The quiet ranches of Texas expected the possibility of the dreaded arrival of the New World screwworm coming in 2026. And when it did come, it involved a single calf in distress. Notably, the distress was warranted because something was eating it alive from the outside in. The nasty creature is back and agricultural authorities moved fast to contain it.
Dining On Living Flesh
While it sounds like an economic disaster, the element of a kind of biological horror engages inquiring minds. The screwworm doesn’t want dead flesh. It wants a living, breathing animal, per CBS News.
Unlike common maggots, nature’s dignified undertakers, the screwworm is a predator.
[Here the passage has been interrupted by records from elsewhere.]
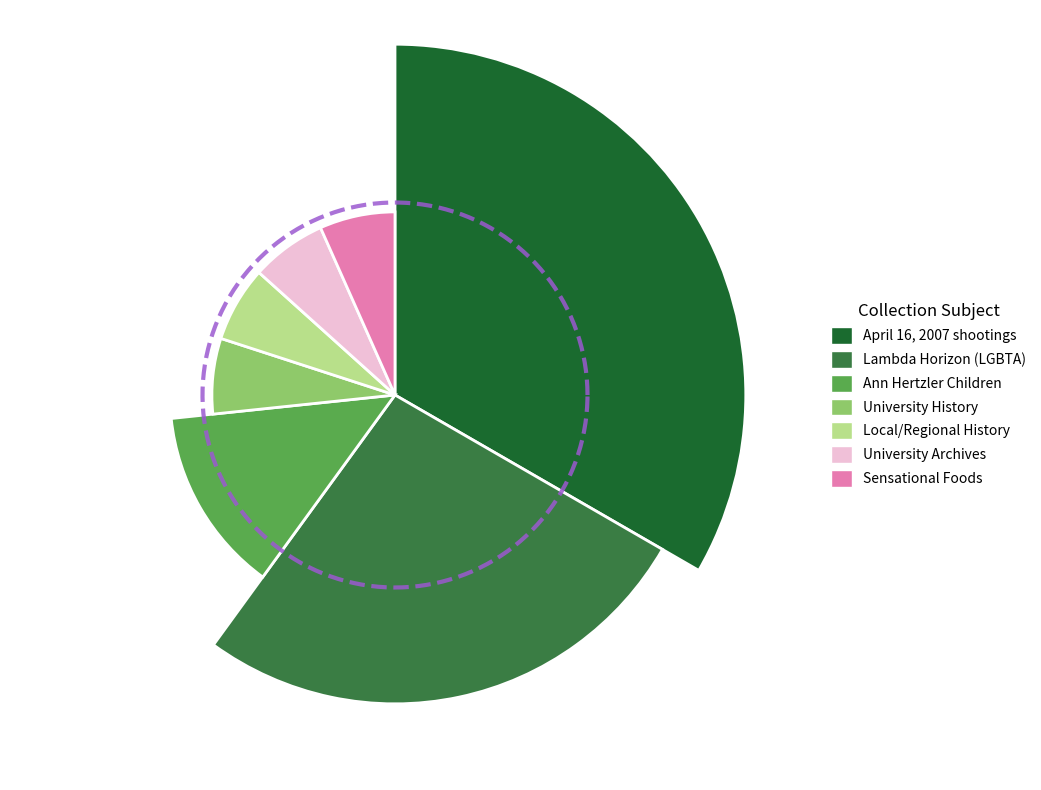

Is there any slice that represents more than half of the pie?

No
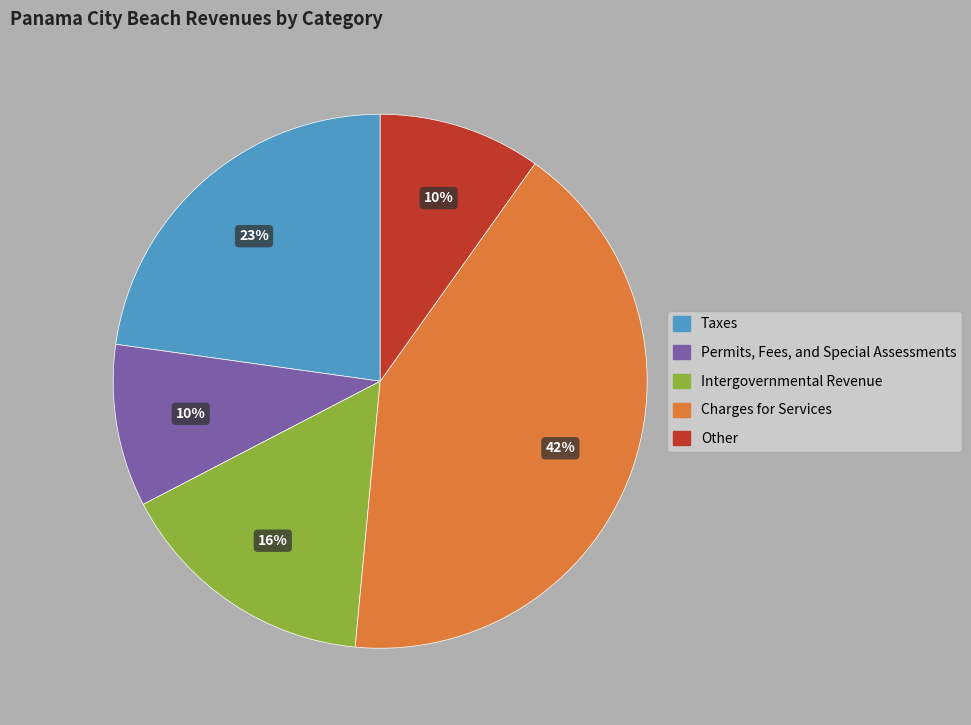

True or false: Intergovernmental Revenue accounts for 27% of the total.

False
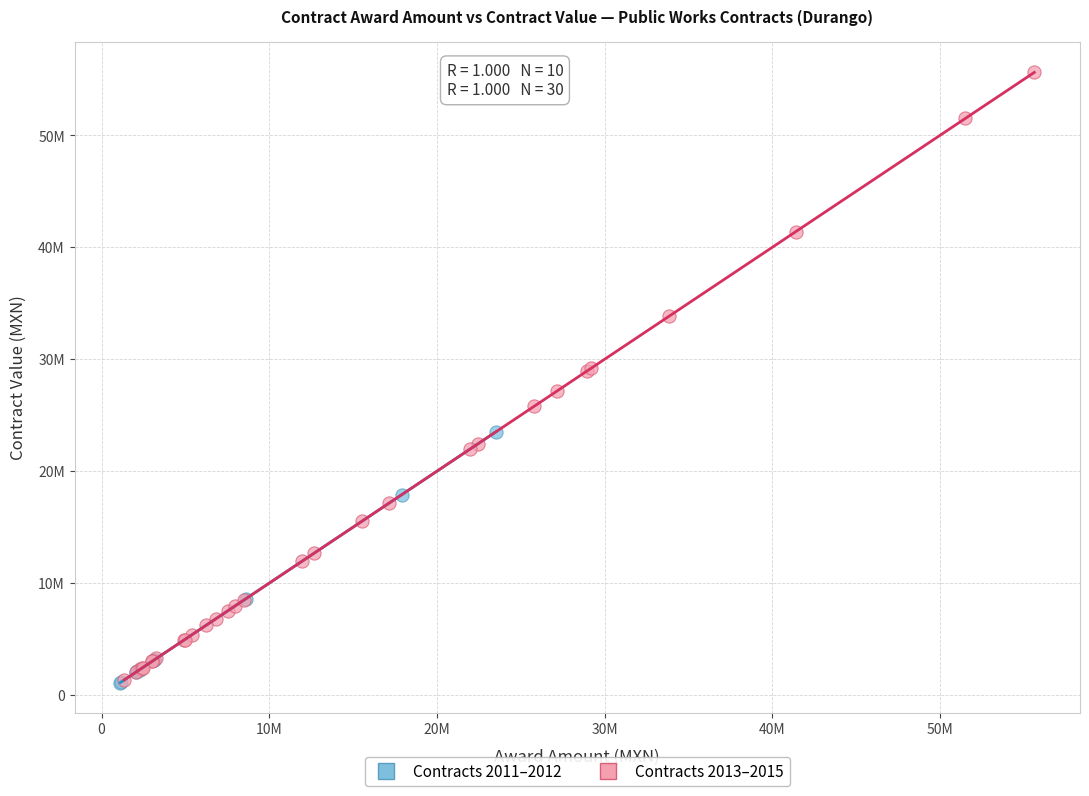

What are all the series names shown in the legend?

Contracts 2011–2012, Contracts 2013–2015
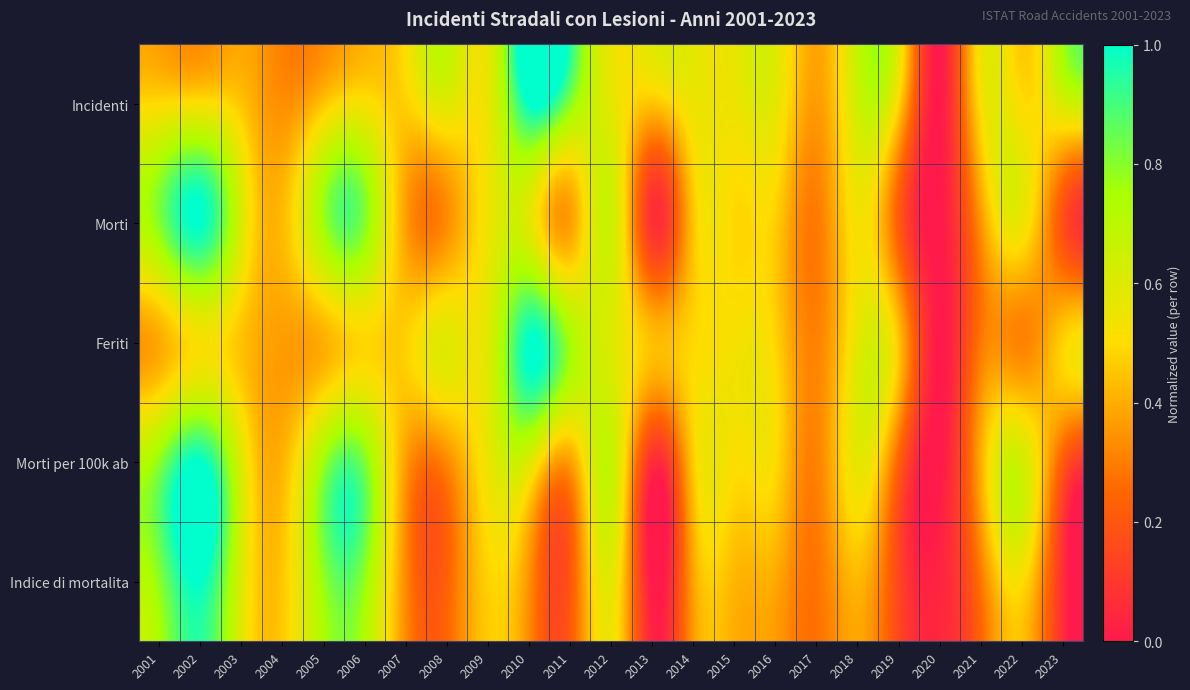

Reading left to right, list all the values displayed in this chart.

Incidenti: 2001=0.5	2002=0.5	2003=0.4	2004=0.3	2005=0.5	2006=0.5	2007=0.5	2008=0.6	2009=0.6	2010=1.0	2011=0.8	2012=0.6	2013=0.4	2014=0.6	2015=0.6	2016=0.6	2017=0.4	2018=0.6	2019=0.5	2020=0.0	2021=0.5	2022=0.5	2023=0.6
Morti: 2001=0.8	2002=1.0	2003=0.6	2004=0.4	2005=0.8	2006=0.8	2007=0.4	2008=0.3	2009=0.5	2010=0.6	2011=0.4	2012=0.6	2013=0.1	2014=0.5	2015=0.5	2016=0.5	2017=0.3	2018=0.5	2019=0.2	2020=0.0	2021=0.4	2022=0.5	2023=0.2
Feriti: 2001=0.4	2002=0.5	2003=0.4	2004=0.4	2005=0.4	2006=0.5	2007=0.5	2008=0.6	2009=0.6	2010=1.0	2011=0.8	2012=0.6	2013=0.4	2014=0.5	2015=0.5	2016=0.5	2017=0.3	2018=0.6	2019=0.4	2020=0.0	2021=0.3	2022=0.3	2023=0.5
Morti per 100k ab: 2001=0.8	2002=1.0	2003=0.6	2004=0.4	2005=0.8	2006=0.8	2007=0.4	2008=0.3	2009=0.6	2010=0.6	2011=0.4	2012=0.7	2013=0.1	2014=0.5	2015=0.5	2016=0.5	2017=0.3	2018=0.6	2019=0.2	2020=0.0	2021=0.4	2022=0.6	2023=0.2
Indice di mortalita: 2001=0.8	2002=1.0	2003=0.6	2004=0.5	2005=0.8	2006=0.8	2007=0.3	2008=0.2	2009=0.5	2010=0.3	2011=0.2	2012=0.6	2013=0.0	2014=0.4	2015=0.4	2016=0.4	2017=0.3	2018=0.4	2019=0.1	2020=0.0	2021=0.3	2022=0.5	2023=0.1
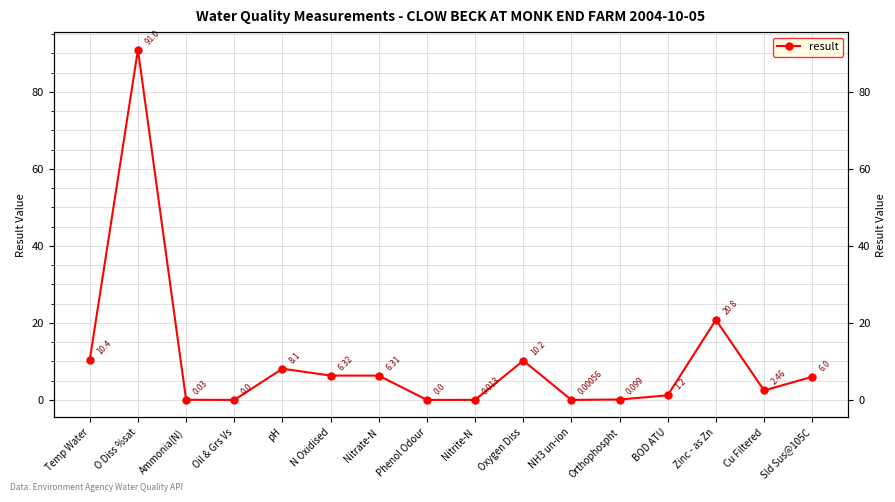

At which label is the value closest to 45?

Zinc - as Zn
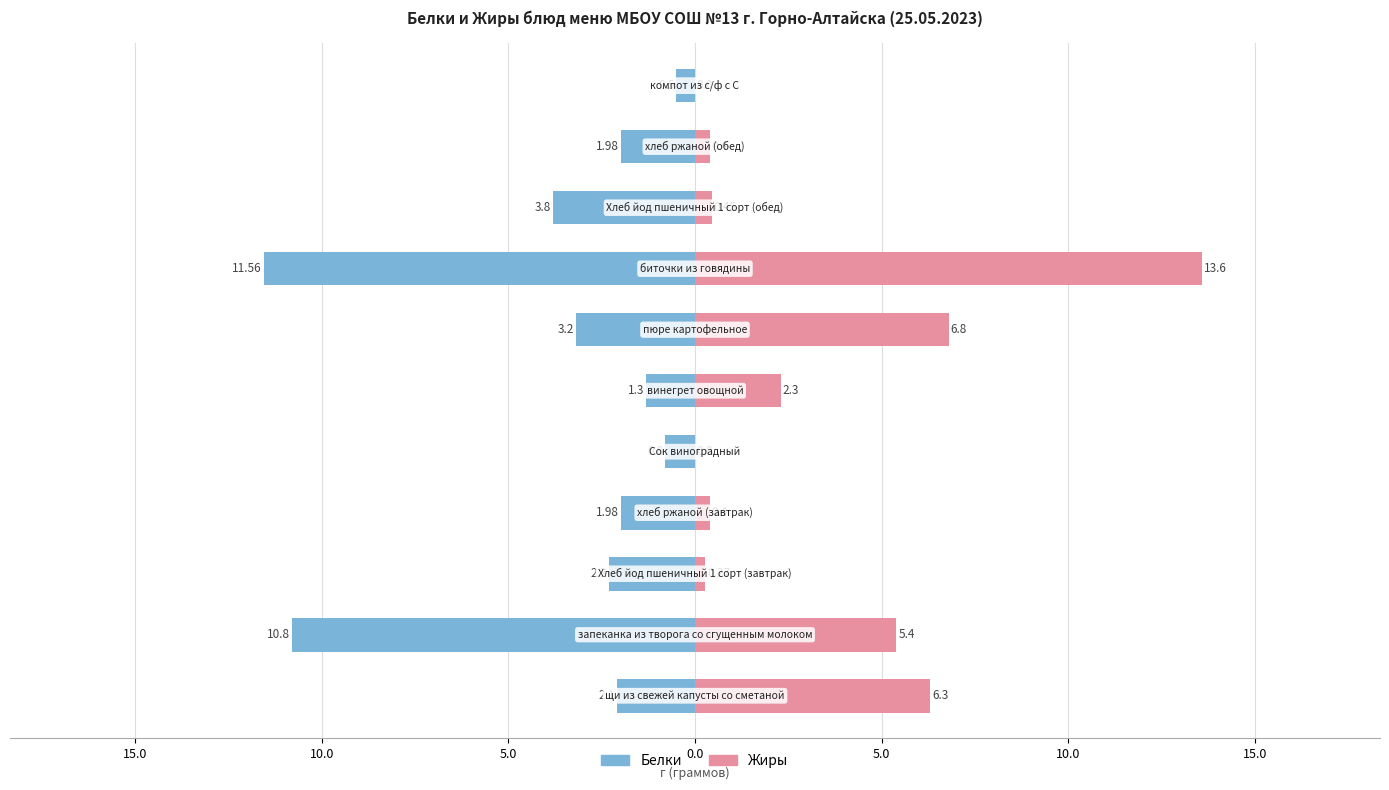

Read the Жиры value at 5.0.

0.4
Its body carries tiny, screw-like ridges. When it finds even a tick bite or a barbed-wire scratch, it bores straight into live tissue like a power drill with a grudge.
Controlling The Pest
Decades ago, Texas ranchers dreaded that tiny drill. Fortunately, the pest was controlled, then nearly erased. Now, with one infested calf, the whole sterile fly machinery of the USDA roars back to life: not with pesticides, but with radiation and insect sex.
Because here’s the strange irony: the female screwworm mates only once. A single, loyal, lifelong encounter. Scientists took that romantic fidelity and weaponized it.

They breed millions of male flies in labs, zap them with cobalt-60 or X-rays – Cold War leftovers – and release them into the wild. Then, the females lay eggs that never hatch.
So over the containment zone, low-flying planes now drop sterile males by the millions. It looks like a B-movie: Attack of the Atomic Flies. But it works.
A Bizzare Historical Career
The stranger history? In the 1950s, Texas scientists ran a facility they affectionately called “The Stinkhouse.” According to the Nautilus website, inside, ground beef, rabbit carcasses, and millions of screwworm maggots mounded together, feeding.
Researchers stood there in rubber aprons, breathing, no doubt, through clenched teeth, studying the life cycle of a parasite they planned to trick into suicide. They used nuclear technology, not to vaporize cities, but to save cows.
And somewhere in that sweaty, radioactive, meat-reeking irony, you realize: we sterilized an insect’s wedding night using the bones of the Cold War.
Last Year’s Warning
A year ago, KHOU 11 reported that Texas officals warned folks to be aware of a possible return of the New World screwworm. The warning came after a new outbreak in Mexico.
The news anchor said, “…these larvae, these screw worms are flesh eating and while they mostly target livestock, they could also look for you…right.” And they are correct about that, per the American Society of Microbiology.